Все это суждение необычно и парадоксально. Беспощадно могли говорить об адвокатуре Толстой или Наполеон (только в этом эти два человека и сходились). Я не помню, однако, чтобы подобные суждения когда-либо высказывал знаменитый адвокат. Эти слова В.А. в свое время вызвали раздражение у товарищей по профессии: О.О. Грузенберг гневно высказался о них в печати. Конечно, и об адвокатуре тоже можно судить «двояко». Но трудно понять, как В.А. Маклаков мог стать адвокатом с такими чувствами и мыслями. Правда, стал он им не сразу: сначала три года проходил в университете курс по естественному факультету, затем окончил по историко-филологическому и лишь позднее экстерном выдержал экзамен но юридическому.
Конечно, он не мог не сделать блистательной карьеры, хотя конкуренция была очень сильной: в Петербурге, в Москве, даже в провинциальных городах России было немало прекрасных адвокатов. «Криминалист - это тот, кто не знает гражданского права», - такое слово приписывают Пассоверу. По полной своей некомпетентности, не могу судить, но я слышал, что В.А. Маклаков знал и гражданское право. Говорил это знаменитый «цивилист», который, по слухам, знал на память все сенатские решения (с пользой проведенная человеческая жизнь). Маклаков еще до Думы считался одним из лучших ораторов России, впоследствии он стал самым лучшим.
Я несколько раз слышал его в судебных процессах, - по случайности, лишь в таких, в которых он, вопреки Зигфриду и самому себе, мог говорить одну чистейшую правду. Какие «две стороны» могли быть, например, в московском процессе толстовцев или в деле Бейлиса? Конечно, как все адвокаты, В.А. выступал и в делах другого рода. Интересно было бы узнать, как в подобных случаях справлялся со своей задачей этот столь правдивый человек. По той же причине (далеко не все я слышал и в Государственной Думе) мне нелегко было бы определить особенности его красноречия.

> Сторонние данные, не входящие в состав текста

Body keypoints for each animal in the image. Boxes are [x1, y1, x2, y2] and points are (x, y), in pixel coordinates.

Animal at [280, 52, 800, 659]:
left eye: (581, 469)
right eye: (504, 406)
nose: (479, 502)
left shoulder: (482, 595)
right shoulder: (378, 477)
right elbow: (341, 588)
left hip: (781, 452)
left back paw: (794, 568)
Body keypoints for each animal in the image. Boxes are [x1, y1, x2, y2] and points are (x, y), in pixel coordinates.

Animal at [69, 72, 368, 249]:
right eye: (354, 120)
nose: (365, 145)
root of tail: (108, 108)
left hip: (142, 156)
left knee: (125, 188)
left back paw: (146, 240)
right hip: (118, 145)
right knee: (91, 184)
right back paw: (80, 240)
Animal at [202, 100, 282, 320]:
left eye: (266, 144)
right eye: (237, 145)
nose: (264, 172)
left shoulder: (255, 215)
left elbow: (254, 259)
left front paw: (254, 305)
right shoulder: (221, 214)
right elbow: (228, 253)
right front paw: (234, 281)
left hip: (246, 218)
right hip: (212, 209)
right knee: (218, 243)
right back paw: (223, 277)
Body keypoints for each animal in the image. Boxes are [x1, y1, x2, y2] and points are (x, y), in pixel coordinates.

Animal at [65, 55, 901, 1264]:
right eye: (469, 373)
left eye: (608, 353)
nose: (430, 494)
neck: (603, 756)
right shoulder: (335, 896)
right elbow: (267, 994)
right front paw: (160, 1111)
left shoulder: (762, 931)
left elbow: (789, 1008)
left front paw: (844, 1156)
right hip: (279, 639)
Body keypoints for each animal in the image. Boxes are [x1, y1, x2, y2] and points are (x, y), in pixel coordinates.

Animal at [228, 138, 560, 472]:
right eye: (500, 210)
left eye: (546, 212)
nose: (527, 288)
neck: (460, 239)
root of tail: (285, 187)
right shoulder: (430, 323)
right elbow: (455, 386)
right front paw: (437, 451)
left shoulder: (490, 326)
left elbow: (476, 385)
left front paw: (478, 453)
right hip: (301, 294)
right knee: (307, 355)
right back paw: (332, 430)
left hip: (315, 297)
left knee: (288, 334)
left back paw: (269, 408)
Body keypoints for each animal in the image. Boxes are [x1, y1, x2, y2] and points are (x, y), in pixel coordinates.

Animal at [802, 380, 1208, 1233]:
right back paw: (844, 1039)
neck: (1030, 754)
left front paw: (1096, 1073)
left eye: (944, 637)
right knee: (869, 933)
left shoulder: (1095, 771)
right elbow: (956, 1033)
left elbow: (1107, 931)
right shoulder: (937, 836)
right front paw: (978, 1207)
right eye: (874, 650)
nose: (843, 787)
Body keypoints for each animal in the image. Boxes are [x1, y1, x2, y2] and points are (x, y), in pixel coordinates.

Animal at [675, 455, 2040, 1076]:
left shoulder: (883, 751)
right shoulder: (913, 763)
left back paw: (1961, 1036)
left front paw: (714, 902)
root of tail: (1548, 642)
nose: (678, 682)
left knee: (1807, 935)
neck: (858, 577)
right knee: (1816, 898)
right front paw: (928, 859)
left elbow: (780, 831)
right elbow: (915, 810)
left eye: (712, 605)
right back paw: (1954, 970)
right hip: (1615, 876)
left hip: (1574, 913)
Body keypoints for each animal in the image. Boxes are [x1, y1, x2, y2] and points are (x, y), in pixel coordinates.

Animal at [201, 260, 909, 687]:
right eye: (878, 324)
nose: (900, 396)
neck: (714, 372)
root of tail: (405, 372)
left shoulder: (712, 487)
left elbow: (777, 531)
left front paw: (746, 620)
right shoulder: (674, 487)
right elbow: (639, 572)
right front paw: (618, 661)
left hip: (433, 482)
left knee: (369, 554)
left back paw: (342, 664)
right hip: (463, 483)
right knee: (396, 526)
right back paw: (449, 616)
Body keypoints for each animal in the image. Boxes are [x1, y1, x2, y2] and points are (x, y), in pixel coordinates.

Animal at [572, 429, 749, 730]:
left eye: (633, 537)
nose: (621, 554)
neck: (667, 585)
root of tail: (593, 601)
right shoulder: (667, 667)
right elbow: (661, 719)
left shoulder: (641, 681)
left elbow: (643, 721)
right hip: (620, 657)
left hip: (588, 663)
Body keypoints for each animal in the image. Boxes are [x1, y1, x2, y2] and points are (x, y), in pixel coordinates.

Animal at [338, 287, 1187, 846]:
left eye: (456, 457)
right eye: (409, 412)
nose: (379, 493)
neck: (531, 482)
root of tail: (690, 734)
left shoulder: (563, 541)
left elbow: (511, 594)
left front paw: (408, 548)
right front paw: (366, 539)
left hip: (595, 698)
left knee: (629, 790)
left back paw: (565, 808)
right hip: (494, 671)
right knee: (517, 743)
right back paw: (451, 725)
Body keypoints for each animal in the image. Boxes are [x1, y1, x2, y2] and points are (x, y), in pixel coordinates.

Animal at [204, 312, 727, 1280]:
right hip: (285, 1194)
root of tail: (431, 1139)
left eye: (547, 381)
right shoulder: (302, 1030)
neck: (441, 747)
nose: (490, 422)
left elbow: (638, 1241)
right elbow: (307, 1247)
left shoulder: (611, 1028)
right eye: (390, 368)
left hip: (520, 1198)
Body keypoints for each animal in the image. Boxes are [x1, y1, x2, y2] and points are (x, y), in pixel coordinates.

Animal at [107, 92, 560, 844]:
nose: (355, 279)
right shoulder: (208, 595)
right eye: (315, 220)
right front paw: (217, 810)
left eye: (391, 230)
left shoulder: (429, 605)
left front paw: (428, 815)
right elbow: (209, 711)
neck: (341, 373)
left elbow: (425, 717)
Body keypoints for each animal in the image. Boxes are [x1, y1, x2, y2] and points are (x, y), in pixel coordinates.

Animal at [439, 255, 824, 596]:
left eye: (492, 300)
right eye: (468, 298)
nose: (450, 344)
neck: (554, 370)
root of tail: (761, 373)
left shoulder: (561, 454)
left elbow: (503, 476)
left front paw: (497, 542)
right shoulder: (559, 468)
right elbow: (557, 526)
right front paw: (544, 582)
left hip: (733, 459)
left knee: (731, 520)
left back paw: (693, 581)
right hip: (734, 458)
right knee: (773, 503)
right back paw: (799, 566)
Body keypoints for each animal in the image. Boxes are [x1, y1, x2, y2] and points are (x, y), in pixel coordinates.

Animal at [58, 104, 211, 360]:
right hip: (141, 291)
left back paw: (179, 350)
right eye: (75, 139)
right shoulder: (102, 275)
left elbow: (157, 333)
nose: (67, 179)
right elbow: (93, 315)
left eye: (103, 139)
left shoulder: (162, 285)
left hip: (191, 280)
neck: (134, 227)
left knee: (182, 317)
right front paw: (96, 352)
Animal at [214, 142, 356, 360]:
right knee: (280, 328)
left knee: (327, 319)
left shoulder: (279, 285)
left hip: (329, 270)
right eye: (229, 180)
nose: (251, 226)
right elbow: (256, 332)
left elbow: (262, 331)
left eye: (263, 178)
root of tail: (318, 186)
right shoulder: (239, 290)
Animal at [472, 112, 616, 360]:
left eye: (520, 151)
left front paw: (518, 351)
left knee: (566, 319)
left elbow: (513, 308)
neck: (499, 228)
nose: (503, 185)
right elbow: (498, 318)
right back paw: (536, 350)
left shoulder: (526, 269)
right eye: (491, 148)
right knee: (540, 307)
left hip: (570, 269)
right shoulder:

Форма? Есть правила, есть даже руководства. Сначала в важном месте речи идет «жест», привлекающий внимание слушателей: за ними следует «интонация» - сейчас скажу нечто чрезвычайно важное; затем бросается «мысль», и все завершается вторым, победоносным жестом. Я часто это наблюдал у знаменитых ораторов, и обычно это бывало ни к чему. Тут самый лучший адвокат или политический деятель все равно очень высоко подняться и не может. Жорес жестикулировал всегда одинаково и нисколько не красиво: поднимал обе руки и одновременно с силой их опускал. Голос у него был превосходный, но большого разнообразия в интонациях не было. Я видел Люсьена Гитри в пьесе «Трибун» (говорили, что в ней именно Жорес и изображен). В одной из сцен пьесы трибун репетирует речь. Гитри произносил только две фразы, -ни Жорес, ни другой оратор никогда т а к их произнести все равно не могли бы. Помню, на каком-то московском обеде заставили говорить Качалова. То, что он сказал, было совершенно не интересно: общие места из передовых газет с цитатой из «Анатэмы» «под занавес». Но он так это сказал, что все судебные и политические ораторы России могли бы удавиться от зависти, даже Карабчевский, вероятно, лучший из всех в смысле «жеста» и внешности.